I began shouting questions into the phone. “Who? Where are the requests coming from? How many? What banks?” Lisa jumped up and came over to stand next to me and put her ear near the phone. “It’s happening,” I said for her benefit, although she probably had guessed as much already.
I could feel a wave of panic threatening to sweep over me. I suppressed the feeling and tried to think. How far would the millwright go? What was his motive and how desperate was he? Were we witnessing the first tremors of the utter collapse of the world banking system?
Meanwhile the voice on the other end of the phone was silent. I stood waiting. I could hear the faint clicking of keystrokes on the other end.
“Everywhere, Carl,” groaned Daniel. “The requests are coming from everywhere. And the number is up to about 150 now.”
“Are all of the requests for the same ultimate recipient?” I asked.
It didn’t take Daniel long to answer this time. “Doesn’t look like it,” he responded. “The requests are still coming in as we speak. It’s up to 161 now! We gotta shut this sucker down! I gotta go. D’ya have anything else, Carl?”
“No. Go. Shut it down. Bye.”
“Yeah. Later.”
Maybe Jonny recalled Weld’s words. Maybe panic is infectious. Whatever the reason, Jonny was waking up to the seriousness of the situation. He stood up and strode over to the desk. Leaning over he examined the bulletin again.
“We can’t wait for Daniel to shut it down,” I said. “By the time he gets approval it’ll be tomorrow morning anyway. Either he is going to have to pull the plug literally or we are going to have to go straight to the top.”
“Can he do that?” Lisa asked. “Is Daniel in a position where he can kill the power to the server? That might be our best bet.”

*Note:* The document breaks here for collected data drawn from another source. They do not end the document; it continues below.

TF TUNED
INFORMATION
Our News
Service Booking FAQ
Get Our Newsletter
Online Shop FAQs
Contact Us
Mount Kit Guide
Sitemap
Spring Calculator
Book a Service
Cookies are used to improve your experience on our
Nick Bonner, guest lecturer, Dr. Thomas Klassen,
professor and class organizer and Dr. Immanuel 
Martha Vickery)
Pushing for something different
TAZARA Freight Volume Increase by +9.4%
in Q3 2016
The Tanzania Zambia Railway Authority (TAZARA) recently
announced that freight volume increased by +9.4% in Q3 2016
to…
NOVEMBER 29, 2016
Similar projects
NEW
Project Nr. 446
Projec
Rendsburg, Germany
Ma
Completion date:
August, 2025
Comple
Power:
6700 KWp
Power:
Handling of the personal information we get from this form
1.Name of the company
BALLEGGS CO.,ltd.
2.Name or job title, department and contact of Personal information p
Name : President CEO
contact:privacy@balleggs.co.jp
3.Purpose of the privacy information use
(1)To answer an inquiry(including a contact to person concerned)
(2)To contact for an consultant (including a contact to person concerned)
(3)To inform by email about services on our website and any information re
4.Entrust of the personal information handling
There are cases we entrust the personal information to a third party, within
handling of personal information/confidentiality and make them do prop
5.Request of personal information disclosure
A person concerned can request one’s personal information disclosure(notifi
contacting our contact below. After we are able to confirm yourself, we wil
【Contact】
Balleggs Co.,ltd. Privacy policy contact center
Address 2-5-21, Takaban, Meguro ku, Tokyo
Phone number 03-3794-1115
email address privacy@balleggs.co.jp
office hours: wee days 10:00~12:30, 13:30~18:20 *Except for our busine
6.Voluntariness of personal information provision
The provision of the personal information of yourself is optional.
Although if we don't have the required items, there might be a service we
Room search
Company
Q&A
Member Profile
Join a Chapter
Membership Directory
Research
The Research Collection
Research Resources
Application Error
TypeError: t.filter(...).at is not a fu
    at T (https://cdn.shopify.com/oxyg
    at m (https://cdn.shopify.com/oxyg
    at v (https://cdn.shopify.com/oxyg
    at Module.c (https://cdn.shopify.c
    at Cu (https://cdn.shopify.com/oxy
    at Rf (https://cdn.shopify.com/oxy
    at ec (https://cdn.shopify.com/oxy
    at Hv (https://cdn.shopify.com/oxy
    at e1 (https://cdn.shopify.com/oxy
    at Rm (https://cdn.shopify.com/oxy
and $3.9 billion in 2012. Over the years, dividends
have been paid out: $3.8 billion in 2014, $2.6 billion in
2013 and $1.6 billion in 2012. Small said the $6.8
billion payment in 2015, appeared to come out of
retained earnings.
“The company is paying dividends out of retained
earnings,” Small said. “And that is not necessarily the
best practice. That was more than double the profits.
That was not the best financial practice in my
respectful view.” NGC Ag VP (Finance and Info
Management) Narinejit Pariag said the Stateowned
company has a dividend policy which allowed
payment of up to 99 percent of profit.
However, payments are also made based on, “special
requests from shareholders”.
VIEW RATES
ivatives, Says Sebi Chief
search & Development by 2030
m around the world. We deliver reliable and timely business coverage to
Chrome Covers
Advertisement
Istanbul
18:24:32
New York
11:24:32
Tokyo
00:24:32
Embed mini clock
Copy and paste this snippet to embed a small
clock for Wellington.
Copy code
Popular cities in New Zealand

We didn’t have any time to follow bureaucratic procedures. Even a few more seconds might be too late. The millwright already had over 150 keys. I had been hoping that the millwright was only planning to dump massive amounts of money into his account and then withdraw the money and run, but Danial had said that the key requests were for many different banks. If he was collecting keys for every bank in the network, which is what I now suspected, then he still had a long way to go. Still, if I were in his shoes I would mount the attack before I was finished collecting the keys. He could run a cancer program at the same time he collected keys. Even 150 keys, while only a small fraction of the number of banks in the network, was enough to completely scramble account balances world-wide. Each of those keys gave him the power to fabricate and alter all EFT’s between a different pair of banks. He could forge payments between hundreds of thousands of accounts. He wouldn’t be maintaining constant balances now. The coming attack would not be a money mill — it would be an all-out cancer. This time he would be moving money all over the place at random and in random denominations. Money would be scattered pell-mell throughout bank accounts nation-wide, perhaps even world-wide.

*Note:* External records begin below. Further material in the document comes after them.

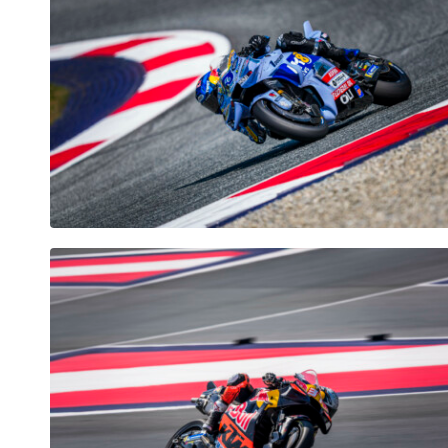
Vehicle
Show all
Business
locations
Show all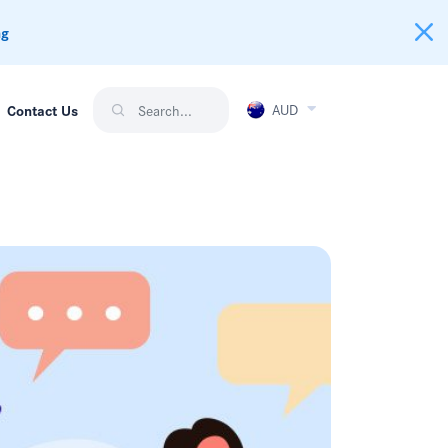
ng
AUD
Contact Us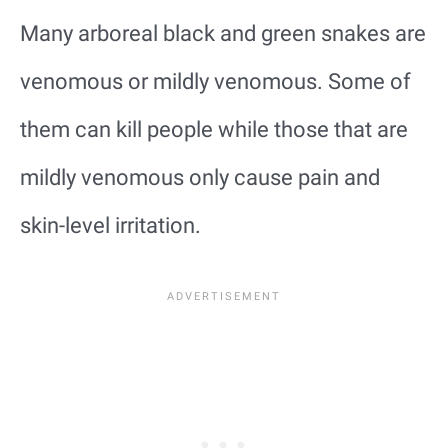
Many arboreal black and green snakes are
venomous or mildly venomous. Some of
them can kill people while those that are
mildly venomous only cause pain and
skin-level irritation.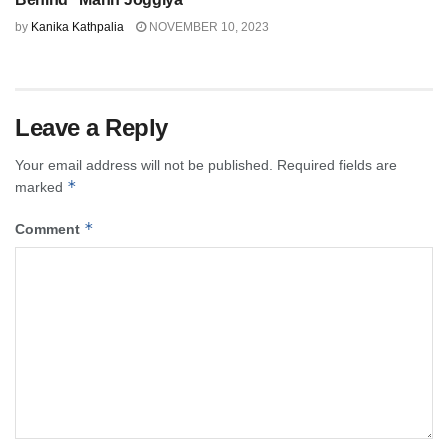
by
Kanika Kathpalia
NOVEMBER 10, 2023
Leave a Reply
Your email address will not be published.
Required fields are
*
marked
*
Comment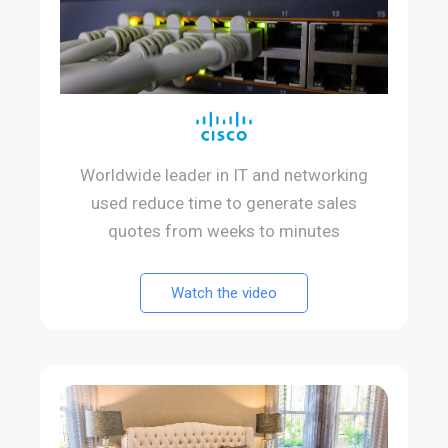
Worldwide leader in IT and networking
used reduce time to generate sales
quotes from weeks to minutes
Watch the video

At last Jonny swung into action. He was trained for crisis management and it now showed. He was calm and efficient as he picked up the phone and began placing calls. First he called Agnes and informed her of the situation — in about four sentences. That call was over before it even started and he was calling Fisk next. A moment later and he had clearance to contact both Samuelson and Weld. He placed both calls and in very short order had both of them convinced that the system had to come down immediately, even if it meant all banks had to close for the day, and Wall Street too.

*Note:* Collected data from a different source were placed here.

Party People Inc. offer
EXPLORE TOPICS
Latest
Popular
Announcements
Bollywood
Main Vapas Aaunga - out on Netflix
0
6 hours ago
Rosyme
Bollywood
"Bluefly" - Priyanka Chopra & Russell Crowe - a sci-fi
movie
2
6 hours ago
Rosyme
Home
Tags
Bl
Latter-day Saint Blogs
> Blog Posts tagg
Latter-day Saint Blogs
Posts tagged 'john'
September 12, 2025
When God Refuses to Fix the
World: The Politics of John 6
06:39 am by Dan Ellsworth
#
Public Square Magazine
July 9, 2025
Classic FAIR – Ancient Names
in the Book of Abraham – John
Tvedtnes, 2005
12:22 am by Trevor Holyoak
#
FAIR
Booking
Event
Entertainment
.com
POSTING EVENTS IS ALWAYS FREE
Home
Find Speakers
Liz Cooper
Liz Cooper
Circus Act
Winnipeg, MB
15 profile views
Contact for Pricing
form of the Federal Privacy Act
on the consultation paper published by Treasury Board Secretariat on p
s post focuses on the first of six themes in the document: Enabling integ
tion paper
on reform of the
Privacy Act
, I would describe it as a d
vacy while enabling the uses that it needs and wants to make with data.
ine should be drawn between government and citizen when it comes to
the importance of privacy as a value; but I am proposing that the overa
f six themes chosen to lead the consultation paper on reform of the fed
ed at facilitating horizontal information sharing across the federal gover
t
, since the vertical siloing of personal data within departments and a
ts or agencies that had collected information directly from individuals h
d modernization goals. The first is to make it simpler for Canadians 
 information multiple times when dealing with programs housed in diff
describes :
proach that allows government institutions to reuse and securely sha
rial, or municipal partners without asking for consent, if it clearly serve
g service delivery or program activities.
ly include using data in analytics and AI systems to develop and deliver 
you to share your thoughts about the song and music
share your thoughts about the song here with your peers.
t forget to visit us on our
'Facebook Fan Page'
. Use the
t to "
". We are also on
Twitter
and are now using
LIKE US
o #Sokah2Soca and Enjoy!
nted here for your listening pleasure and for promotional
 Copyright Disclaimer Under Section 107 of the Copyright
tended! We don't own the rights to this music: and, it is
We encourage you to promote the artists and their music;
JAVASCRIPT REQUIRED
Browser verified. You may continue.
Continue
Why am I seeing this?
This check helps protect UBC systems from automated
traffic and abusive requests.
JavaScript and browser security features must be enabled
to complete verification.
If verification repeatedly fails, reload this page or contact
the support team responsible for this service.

Weld told Jonny that he would contact the President and Samuelson would contact the Chairman of the Federal Reserve as well as the Secretary of Treasury. Yet questions of timing still plagued me. Would we get authorization to shut it down fast enough? How long would the bureaucratic procedures take? Admittedly, Jonny had succeeded in five minutes to convince the top authorities in the country of the gravity of the situation. But how long would it take for them to get word down to the operators in the field? I posed these questions to Jonny.